- **WORK TO COMPLETE**: In the items below, rewrite the stretch from the line containing "Fiyatı Düşünce Haber Ver" through the line containing "yapılması gerektiğini biliyor muydunuz?", replacing "Rayban" with "Ray-Ban" and leaving everything else unchanged. Return only those lines.

- **EXCERPTED DATA**:
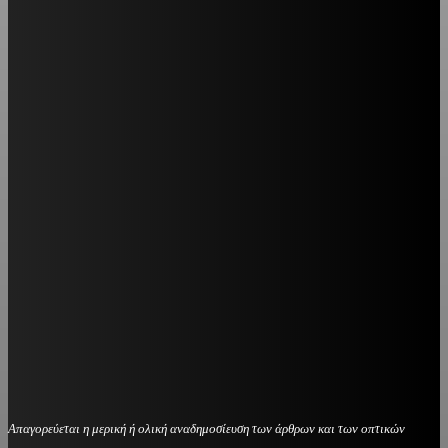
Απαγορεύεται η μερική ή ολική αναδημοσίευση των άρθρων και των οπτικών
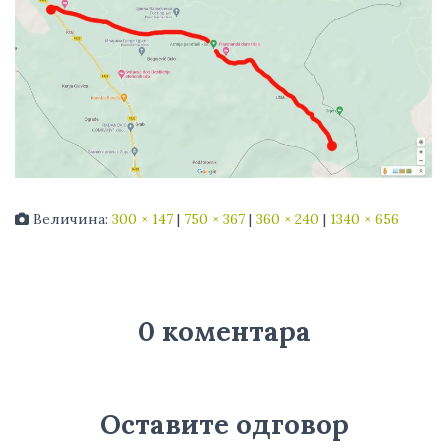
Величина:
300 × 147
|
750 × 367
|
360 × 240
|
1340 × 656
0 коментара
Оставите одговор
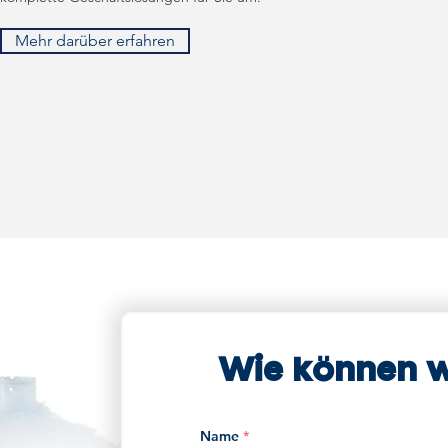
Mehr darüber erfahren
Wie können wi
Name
---
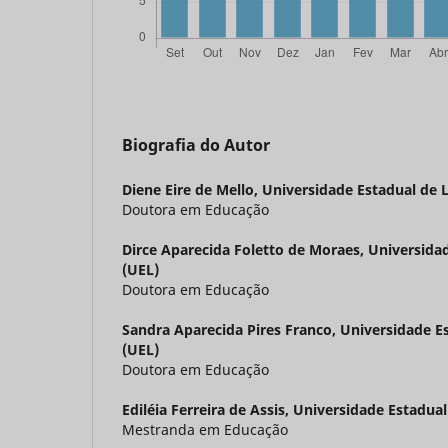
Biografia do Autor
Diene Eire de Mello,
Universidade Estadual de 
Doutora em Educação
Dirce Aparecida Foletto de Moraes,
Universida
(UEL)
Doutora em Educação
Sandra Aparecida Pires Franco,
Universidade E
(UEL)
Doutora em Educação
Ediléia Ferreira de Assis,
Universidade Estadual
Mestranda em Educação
...
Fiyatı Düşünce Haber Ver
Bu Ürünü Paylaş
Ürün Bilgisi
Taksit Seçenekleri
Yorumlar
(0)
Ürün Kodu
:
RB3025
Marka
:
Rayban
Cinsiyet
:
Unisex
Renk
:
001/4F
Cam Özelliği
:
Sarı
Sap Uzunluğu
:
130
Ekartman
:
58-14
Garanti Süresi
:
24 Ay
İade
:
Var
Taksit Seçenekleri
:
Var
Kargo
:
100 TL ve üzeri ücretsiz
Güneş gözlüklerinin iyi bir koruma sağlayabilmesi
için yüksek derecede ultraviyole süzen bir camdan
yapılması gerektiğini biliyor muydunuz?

- **ANSWER SPACE**:
Fiyatı Düşünce Haber Ver
Bu Ürünü Paylaş
Ürün Bilgisi
Taksit Seçenekleri
Yorumlar
(0)
Ürün Kodu
:
RB3025
Marka
:
Ray-Ban
Cinsiyet
:
Unisex
Renk
:
001/4F
Cam Özelliği
:
Sarı
Sap Uzunluğu
:
130
Ekartman
:
58-14
Garanti Süresi
:
24 Ay
İade
:
Var
Taksit Seçenekleri
:
Var
Kargo
:
100 TL ve üzeri ücretsiz
Güneş gözlüklerinin iyi bir koruma sağlayabilmesi
için yüksek derecede ultraviyole süzen bir camdan
yapılması gerektiğini biliyor muydunuz?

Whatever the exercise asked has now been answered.